Hello all, long time no see. For you newer members who I have not had the pleasure of chatting with, hello. 
The Chat Room used to be probably , (like 98 % sure) the coolest, most relaxing, funny spot to be at on the internet for a fish geek. This was especially true at night, when people are winding down from a hard days of work or school. The people that are usually in there are nice, knowledgable, funny, and just as much of a fish geek as you. I have not been to this forum in like a year, and decided to see if they chat room was working, and low and behold, it is back, and ready for action. Right now I'm in there with 2 others. There used to be like 8-12 people in there on any given night, and usually the same people, who become part of your nightly routine, abd become friends with.....Enough allready, I have said a lot, you have nothing to lose, come in the chat, we talk about everytihng, fish, and everything not fish.... 
Look forward to seeing the room filled again and have some fish geek fun... Hopefully see u soon..
Mystery snail


----------



## Guest (Aug 19, 2015)

TOS got the chat room up and running. I have went in there, but no one else has been in there, except WildForFish and lohachata, Elliot225, bullseyejoey, I can't think of anyone else.

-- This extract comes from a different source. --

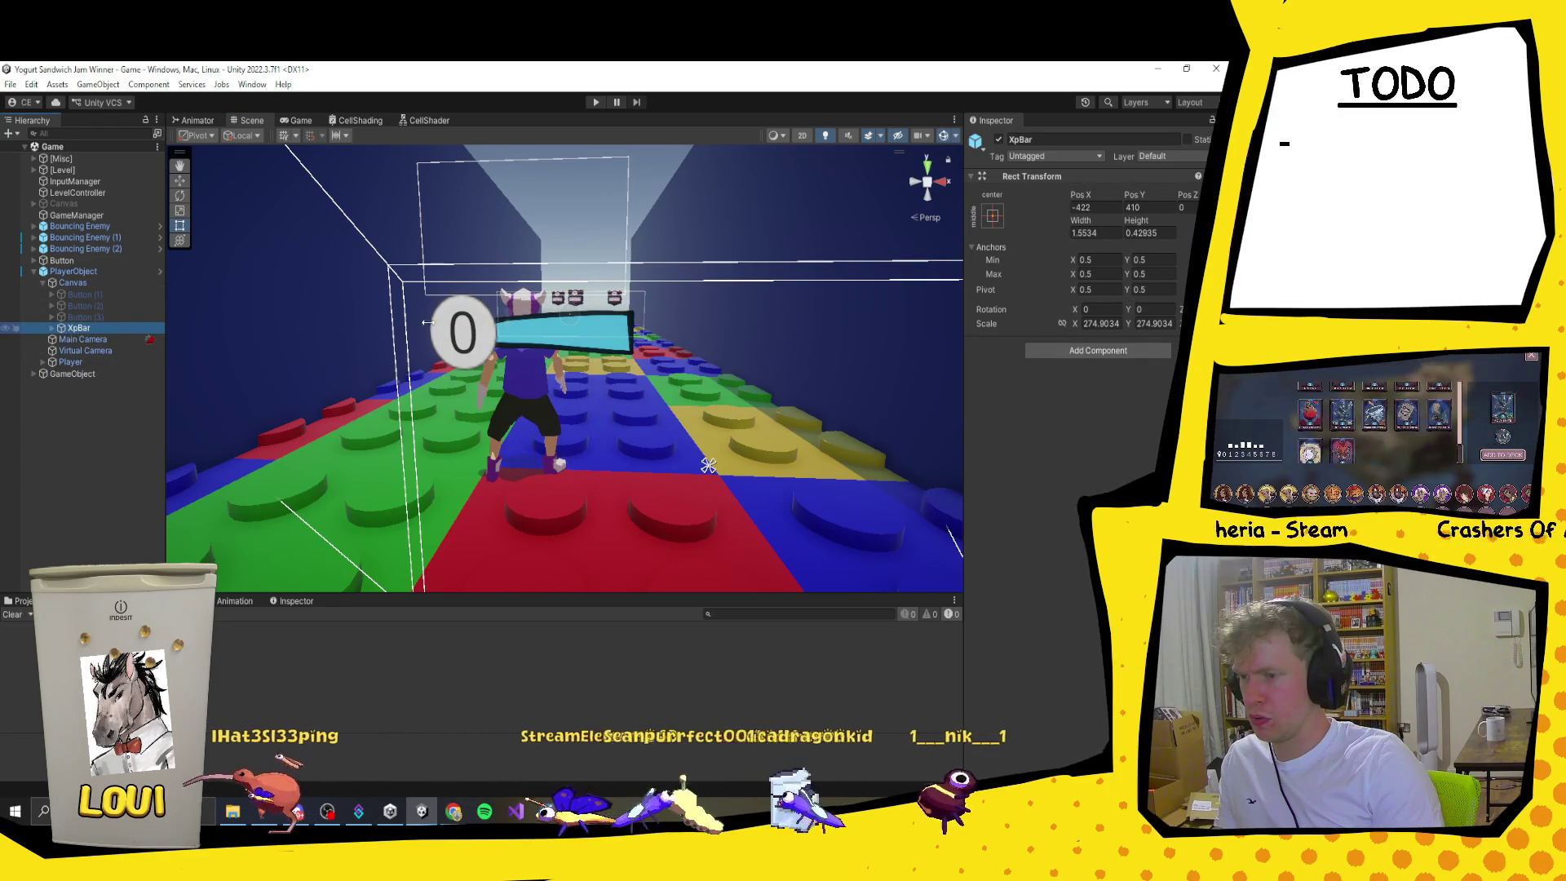
{"action": "left_click", "coordinate": [82, 328]}
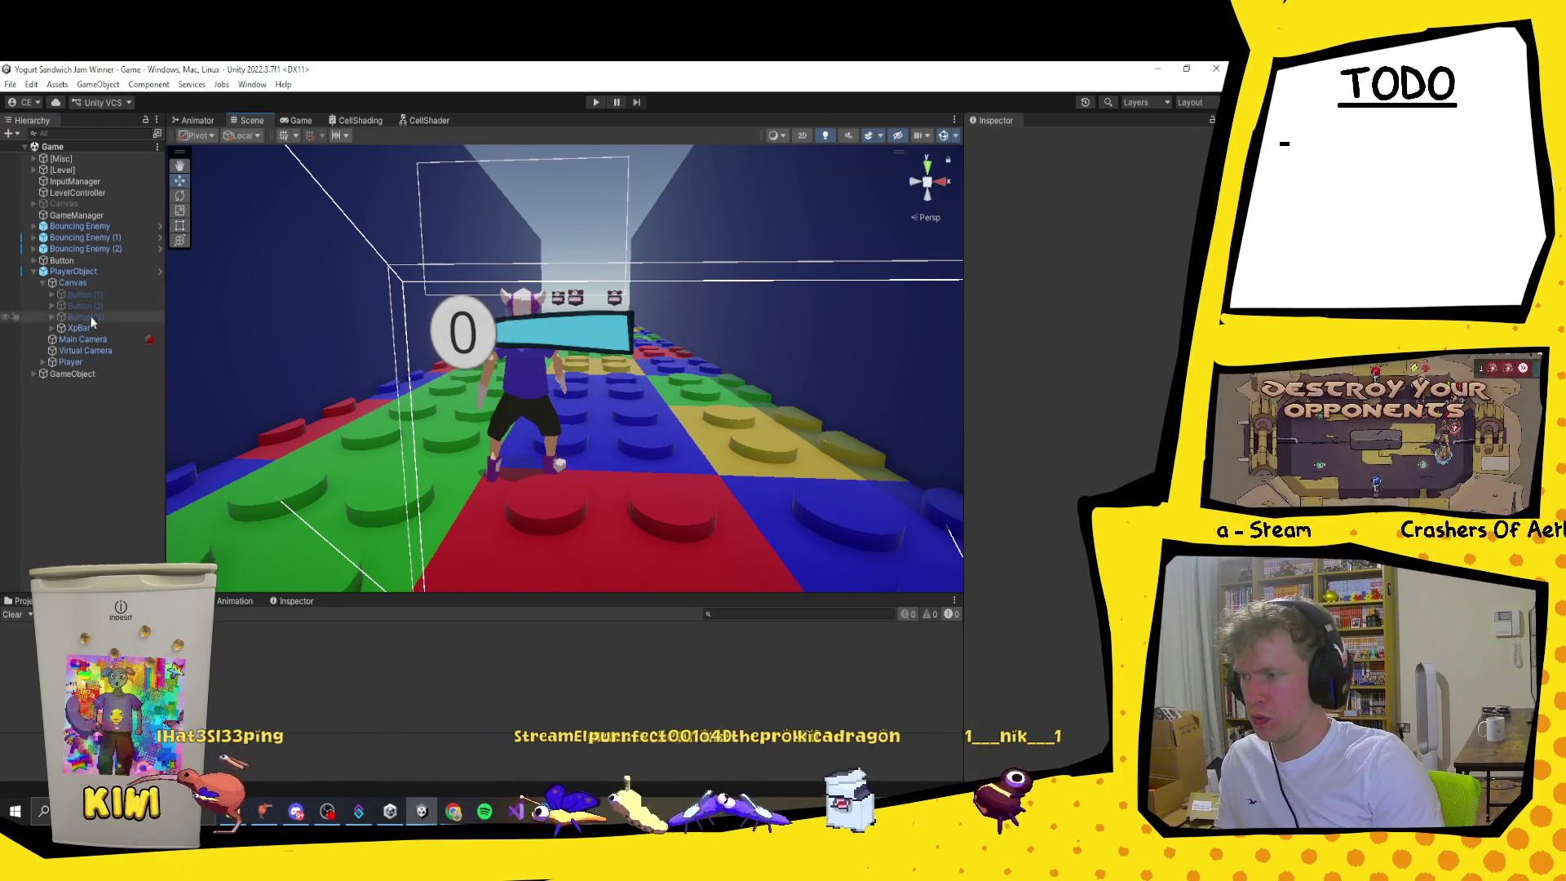
Step: Shorten the inner XpBarObject by pulling its right edge inward with the Rect tool
{"action": "key", "text": "w"}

I am not new, just had my username changed. Been here for about 4 years. Good to see you back.


----------



## Mystery snail (Mar 26, 2010)

we got 3 new names including me allready in there now! It's jumpin! 4 people... rome was not built in a day, but hey, we can get it going again


----------



## Guest (Aug 19, 2015)

I am having trouble getting in using the internet on my mobile phone.


----------



## WildForFish (Aug 5, 2008)

I must say, It was nice to be in chat tonight, getting reacquainted with long time members as well as meeting new members.


----------



## TheOldSalt (Jan 28, 2005)

I didn't have anything to do with it. Things just work out sometimes.


----------



## lohachata (Jan 27, 2006)

Josh ; it is great to see you back again...i trust you are doing well..i will stop into chat to catch up soon..


----------



## Mystery snail (Mar 26, 2010)

Hey John... good to hear from you. Things r good. Look forward to catching up.


----------